BRIEF
Transcribe, word for word and without additions, each line below from the one containing "bit further |" through the one containing "give disadvantages |", both ends included.

|---|

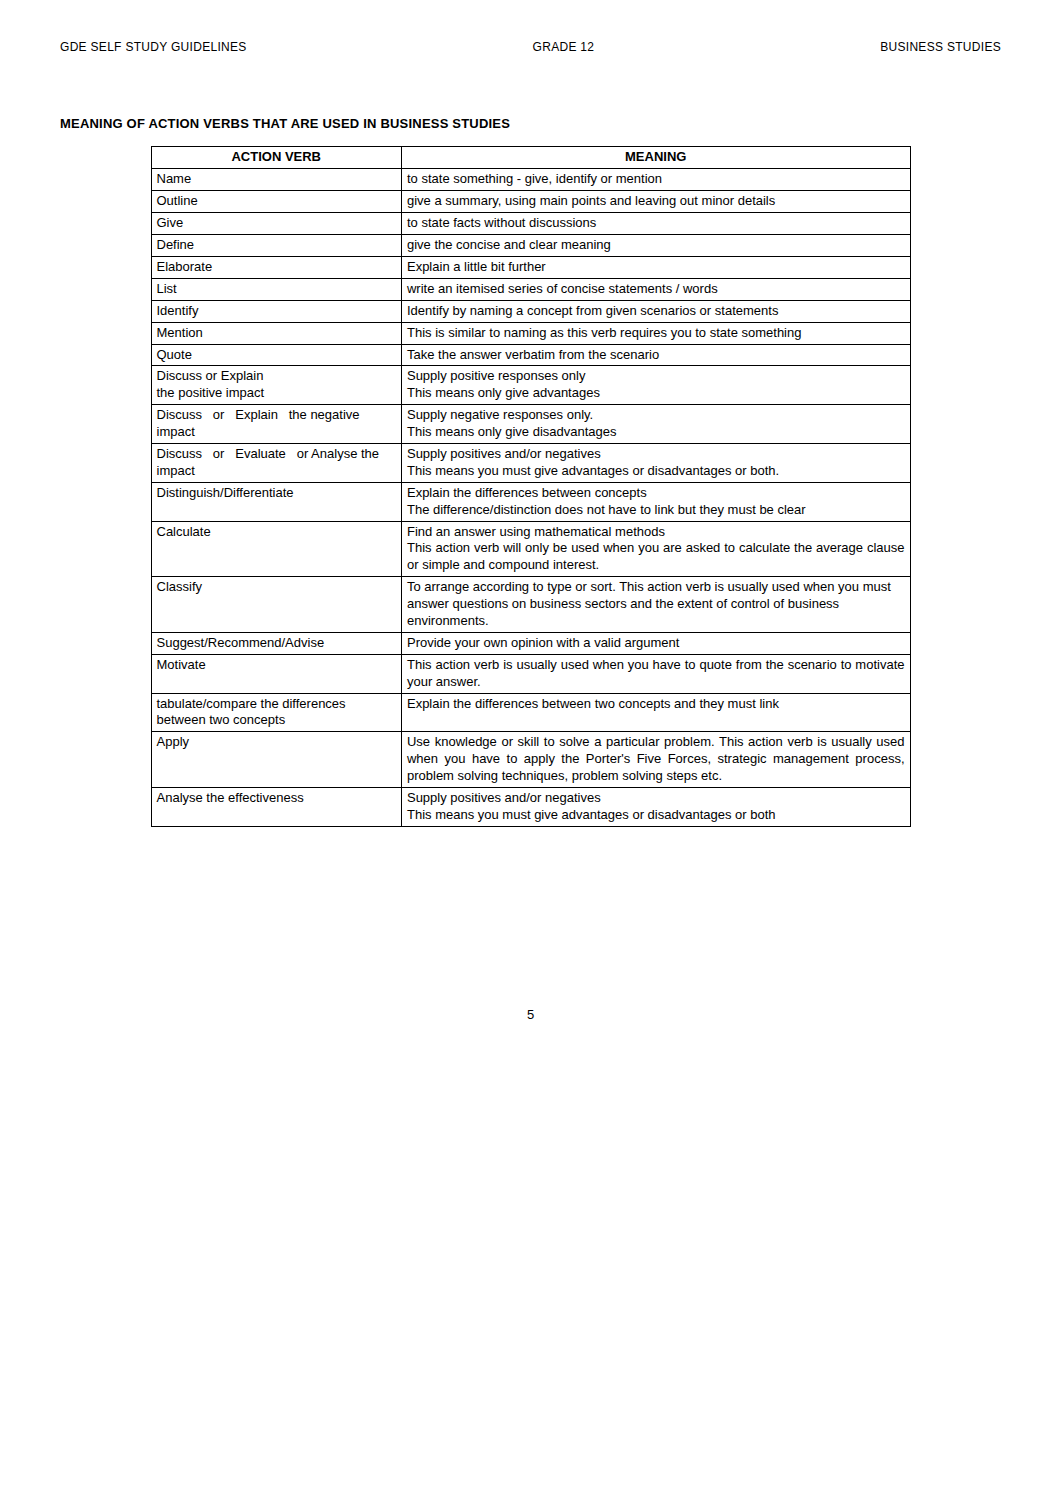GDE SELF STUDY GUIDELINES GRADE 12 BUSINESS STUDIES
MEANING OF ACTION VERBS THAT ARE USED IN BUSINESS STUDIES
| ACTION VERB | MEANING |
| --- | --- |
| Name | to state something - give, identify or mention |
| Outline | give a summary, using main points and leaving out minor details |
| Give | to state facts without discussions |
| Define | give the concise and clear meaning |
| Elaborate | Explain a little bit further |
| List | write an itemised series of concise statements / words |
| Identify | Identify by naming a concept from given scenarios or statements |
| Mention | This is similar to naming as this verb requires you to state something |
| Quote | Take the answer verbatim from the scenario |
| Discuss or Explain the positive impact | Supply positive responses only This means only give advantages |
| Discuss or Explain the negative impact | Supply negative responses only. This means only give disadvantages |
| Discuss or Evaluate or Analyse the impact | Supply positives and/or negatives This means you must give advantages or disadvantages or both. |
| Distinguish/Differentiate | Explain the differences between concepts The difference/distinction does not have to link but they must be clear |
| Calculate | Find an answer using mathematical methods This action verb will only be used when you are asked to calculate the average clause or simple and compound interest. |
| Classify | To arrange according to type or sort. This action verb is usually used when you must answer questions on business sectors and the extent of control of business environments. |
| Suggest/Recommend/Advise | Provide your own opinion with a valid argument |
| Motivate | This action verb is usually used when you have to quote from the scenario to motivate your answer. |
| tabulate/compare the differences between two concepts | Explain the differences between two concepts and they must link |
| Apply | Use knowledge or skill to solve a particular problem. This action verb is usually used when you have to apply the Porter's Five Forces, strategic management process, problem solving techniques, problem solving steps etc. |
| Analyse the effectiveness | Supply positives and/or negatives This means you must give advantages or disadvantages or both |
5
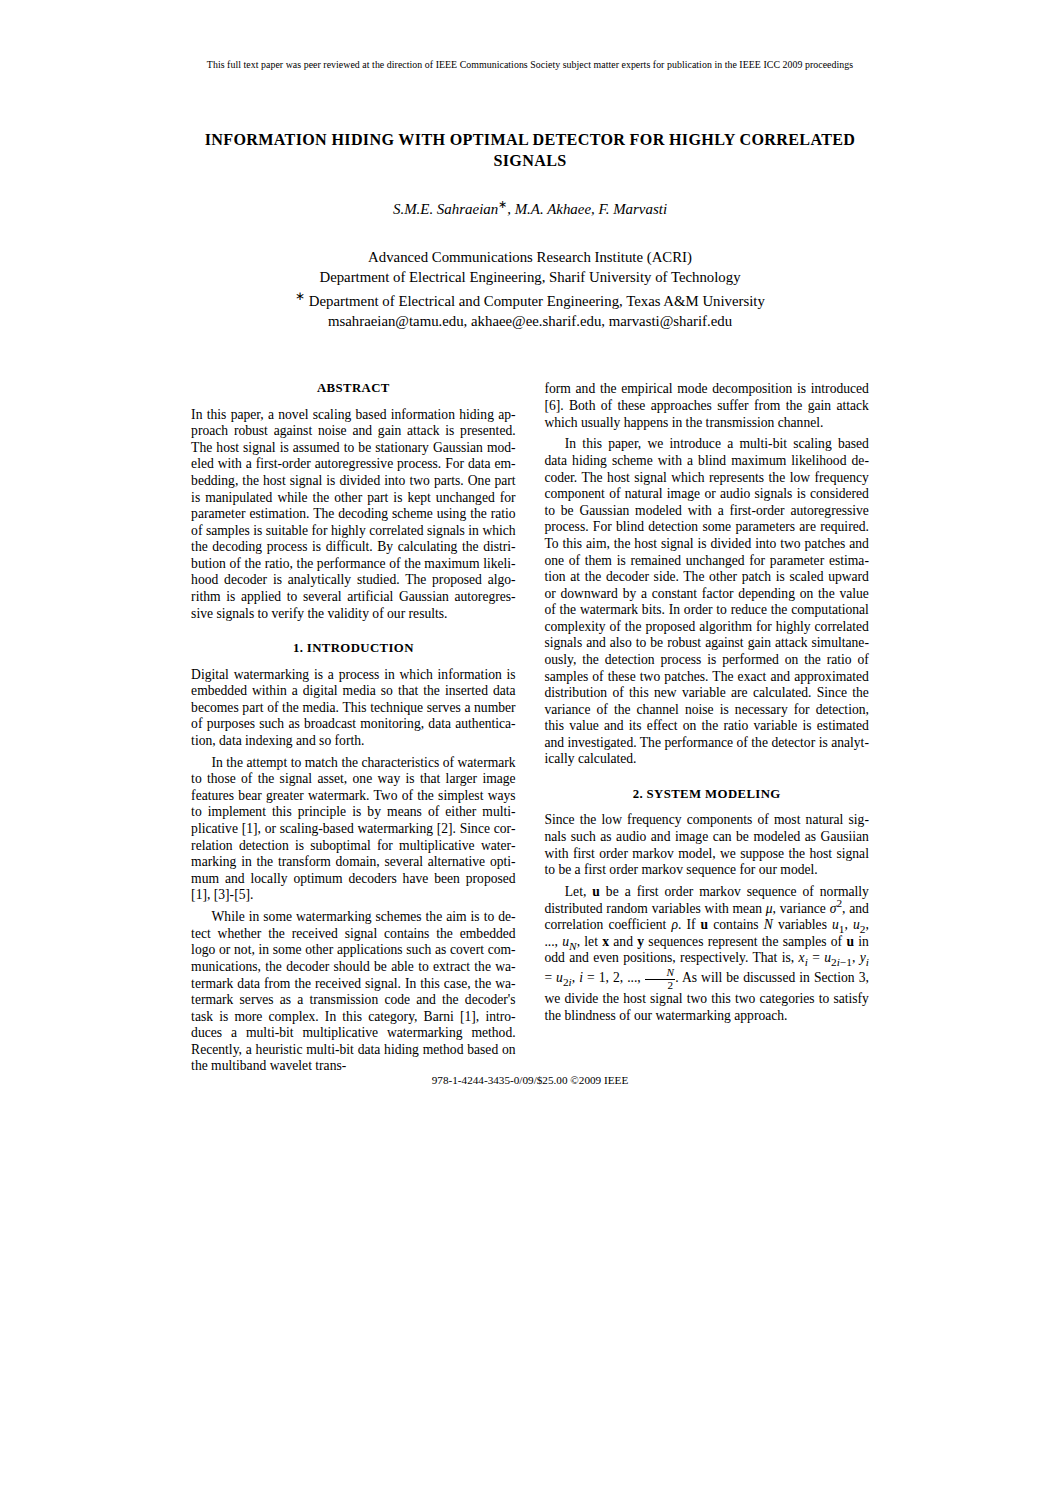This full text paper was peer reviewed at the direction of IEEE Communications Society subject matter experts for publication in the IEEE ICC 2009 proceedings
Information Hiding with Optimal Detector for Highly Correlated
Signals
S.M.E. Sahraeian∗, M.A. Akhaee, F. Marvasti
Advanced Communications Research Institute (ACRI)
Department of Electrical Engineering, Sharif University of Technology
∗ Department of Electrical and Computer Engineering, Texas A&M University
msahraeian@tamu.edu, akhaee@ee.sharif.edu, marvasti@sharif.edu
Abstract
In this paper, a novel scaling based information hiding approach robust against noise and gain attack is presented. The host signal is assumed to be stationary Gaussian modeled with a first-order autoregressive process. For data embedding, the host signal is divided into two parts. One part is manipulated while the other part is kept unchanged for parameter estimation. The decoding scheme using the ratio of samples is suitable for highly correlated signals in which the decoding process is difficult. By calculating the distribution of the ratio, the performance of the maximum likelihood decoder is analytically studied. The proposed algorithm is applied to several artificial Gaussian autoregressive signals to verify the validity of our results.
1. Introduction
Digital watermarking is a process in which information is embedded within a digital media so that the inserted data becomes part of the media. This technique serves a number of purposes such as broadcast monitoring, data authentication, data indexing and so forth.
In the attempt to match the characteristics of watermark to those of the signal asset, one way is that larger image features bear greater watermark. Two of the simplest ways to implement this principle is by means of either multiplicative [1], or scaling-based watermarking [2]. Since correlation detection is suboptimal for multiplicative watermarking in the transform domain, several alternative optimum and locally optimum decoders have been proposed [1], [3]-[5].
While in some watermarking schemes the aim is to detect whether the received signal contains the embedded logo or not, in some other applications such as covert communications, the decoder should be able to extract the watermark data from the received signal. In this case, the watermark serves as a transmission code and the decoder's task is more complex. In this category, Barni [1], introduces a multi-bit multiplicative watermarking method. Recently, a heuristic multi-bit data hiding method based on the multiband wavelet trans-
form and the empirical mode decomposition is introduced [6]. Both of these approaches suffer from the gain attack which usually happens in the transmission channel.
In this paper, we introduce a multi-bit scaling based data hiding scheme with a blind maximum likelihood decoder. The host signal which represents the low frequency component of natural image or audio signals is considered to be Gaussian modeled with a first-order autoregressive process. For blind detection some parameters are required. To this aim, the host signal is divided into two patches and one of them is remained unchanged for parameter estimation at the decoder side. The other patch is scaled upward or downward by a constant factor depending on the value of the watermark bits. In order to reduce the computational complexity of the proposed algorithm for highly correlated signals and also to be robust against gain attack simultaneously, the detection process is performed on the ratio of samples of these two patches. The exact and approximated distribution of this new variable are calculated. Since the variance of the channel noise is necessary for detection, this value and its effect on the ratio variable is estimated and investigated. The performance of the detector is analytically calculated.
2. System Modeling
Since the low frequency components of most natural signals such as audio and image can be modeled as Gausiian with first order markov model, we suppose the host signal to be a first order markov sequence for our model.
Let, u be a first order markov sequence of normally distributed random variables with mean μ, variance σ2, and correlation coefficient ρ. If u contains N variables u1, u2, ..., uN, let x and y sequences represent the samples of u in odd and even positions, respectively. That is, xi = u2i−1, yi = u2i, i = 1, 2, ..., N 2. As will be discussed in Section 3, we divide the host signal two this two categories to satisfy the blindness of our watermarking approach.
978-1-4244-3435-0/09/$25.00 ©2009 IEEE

|---|

WRITTEN ANSWER
| Elaborate | Explain a little bit further |
| List | write an itemised series of concise statements / words |
| Identify | Identify by naming a concept from given scenarios or statements |
| Mention | This is similar to naming as this verb requires you to state something |
| Quote | Take the answer verbatim from the scenario |
| Discuss or Explain the positive impact | Supply positive responses only This means only give advantages |
| Discuss or Explain the negative impact | Supply negative responses only. This means only give disadvantages |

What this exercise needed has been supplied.